For this, I suppose it could be a case of sticking the pieces together from whatever you can remember.
I think with those it tends to be things for which there were expectations, as opposed to interchangeable flat stages or races that aren't expected to bring the entertainment. A typical flat stage in a major race tends to be fairly formulaic, generic and only gets committed to memory if something unexpected happens (take, for example, Tony Martin being caught on the line in Cáceres because Fabian Cancellara is petty, a particularly dramatic or terrible crash which has longer implications like Groenewegen/Jakobsen in Poland, Froome and Sagan in the crosswinds, or this year's Scheldeprijs which was shockingly good), or as part of an overall statistic (e.g. Mark Cavendish won 6 stages of the 2009 Tour de France). You don't expect many sprint stages to be memorable, so when the formula is broken, those tend to be memorable. By contrast, the mountain stages and key classics tend to be relied on for action, and so when they deliver little, that can be particularly memorable too. In general, a mountain stage will have more action than a flat stage, and so a flat stage usually over-delivers, whereas it's much easier for a mountain stage to under-deliver because expectation is higher. They can still over-deliver plenty (take Fuente Dé, Formigal 2016 or the Dauphiné stage to Courchevel when Talansky won the GC) even when they are stages with high expectations (take Granon this year as a perfect example - was always going to be a tough stage because of the climbs involved, but expected attrition + bloodbath on Granon turned into a bloodbath far earlier and was far more dramatic for longer) - but they have more chance of being committed to memory for dullness (Giau 2012, Aigoual 2020) than an equivalent stage which was not expected to deliver action.

As a result, races where the mountains are particularly neutered by the organisers (say, the 2009 Tour de Suisse) can go down as a historically bad edition of the race and be memorable as such, but if that same parcours was presented by something like the UAE Tour where a decent length TT and two Unipuerto stages is fairly decent use of the terrain, it wouldn't be criticised so much.

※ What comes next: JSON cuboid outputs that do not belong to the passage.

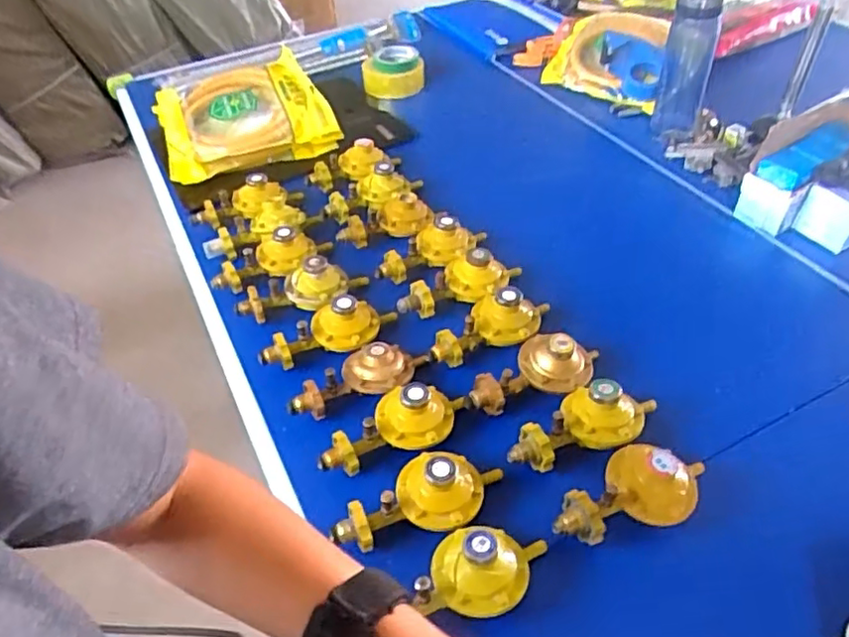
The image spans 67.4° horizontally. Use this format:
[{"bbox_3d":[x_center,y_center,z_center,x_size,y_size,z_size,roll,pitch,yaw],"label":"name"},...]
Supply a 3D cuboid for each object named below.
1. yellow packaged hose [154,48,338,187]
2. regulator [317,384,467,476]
[{"bbox_3d":[-0.327,-0.368,1.152,0.293,0.091,0.241,-17,46,-13],"label":"yellow packaged hose"},{"bbox_3d":[-0.033,0.108,0.680,0.166,0.049,0.077,-12,45,-8],"label":"regulator"}]

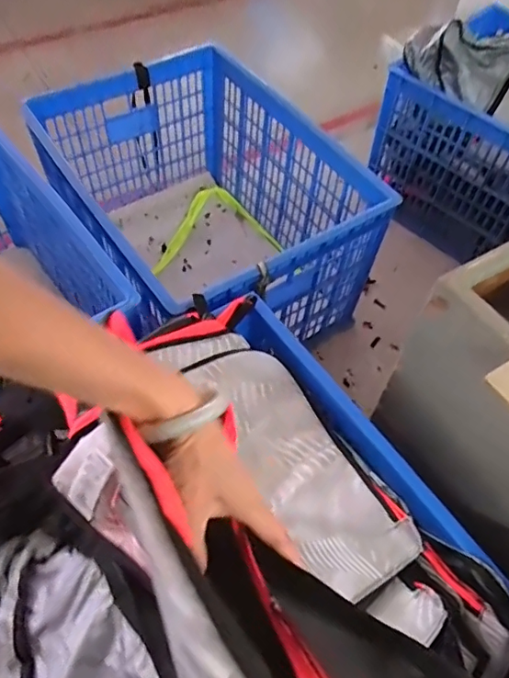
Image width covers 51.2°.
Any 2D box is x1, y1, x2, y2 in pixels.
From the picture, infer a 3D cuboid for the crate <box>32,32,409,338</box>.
[{"bbox_3d":[-0.144,-0.336,1.520,0.625,0.511,0.822,-32,62,-22],"label":"crate"}]

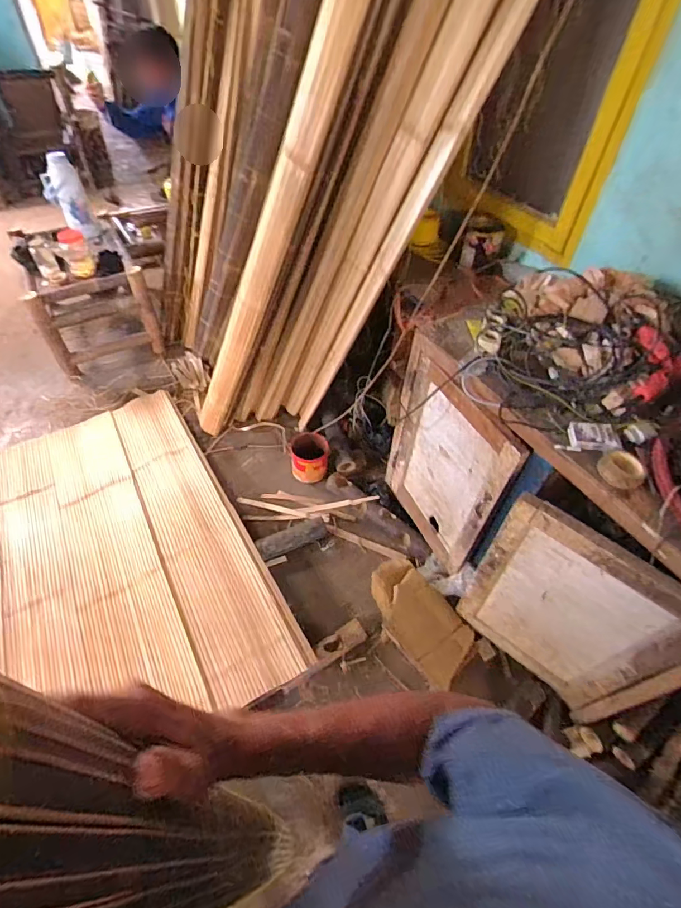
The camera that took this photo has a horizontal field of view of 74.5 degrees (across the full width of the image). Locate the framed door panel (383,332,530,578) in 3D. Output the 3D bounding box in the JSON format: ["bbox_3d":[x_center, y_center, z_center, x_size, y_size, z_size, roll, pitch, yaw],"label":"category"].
[{"bbox_3d":[0.312,0.039,1.386,0.045,0.652,0.474,-18,54,-16],"label":"framed door panel"}]

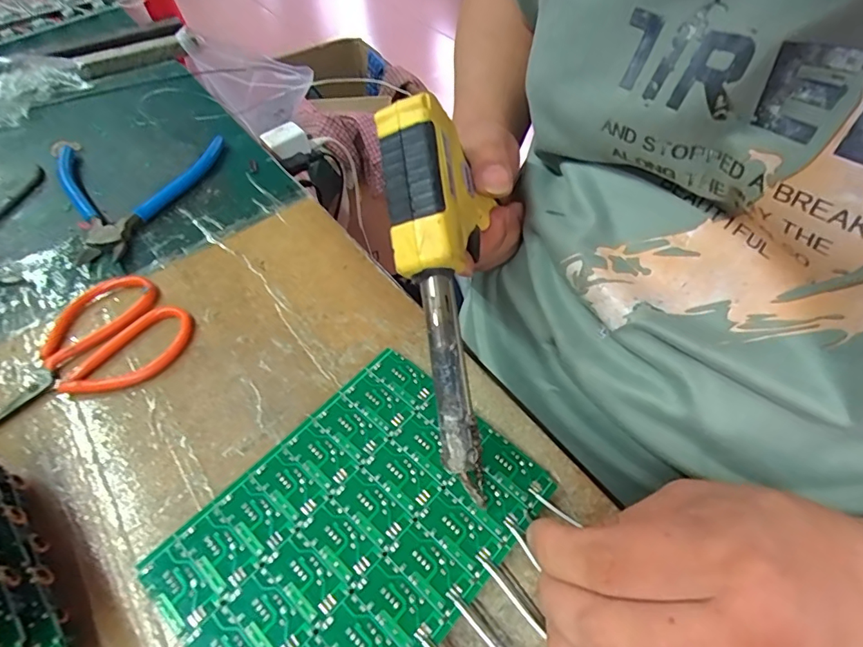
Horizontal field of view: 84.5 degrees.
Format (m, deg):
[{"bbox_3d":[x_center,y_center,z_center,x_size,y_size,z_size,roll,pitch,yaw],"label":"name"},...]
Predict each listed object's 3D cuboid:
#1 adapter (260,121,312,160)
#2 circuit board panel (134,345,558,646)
[{"bbox_3d":[-0.159,-0.200,0.526,0.047,0.024,0.035,-29,60,-18],"label":"adapter"},{"bbox_3d":[-0.034,0.092,0.217,0.113,0.006,0.152,36,61,24],"label":"circuit board panel"}]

And races where the mountains are neutered by the péloton (say, the 2012 Giro d'Italia) tend to be especially poorly-regarded. That's a large part of the "every parcours sucks" position: as we can never know which riders are going to show up at the time the parcours is unveiled, the organisers should legislate for the worst case scenario - that the 2012 Giro d'Italia péloton turns up - and design accordingly.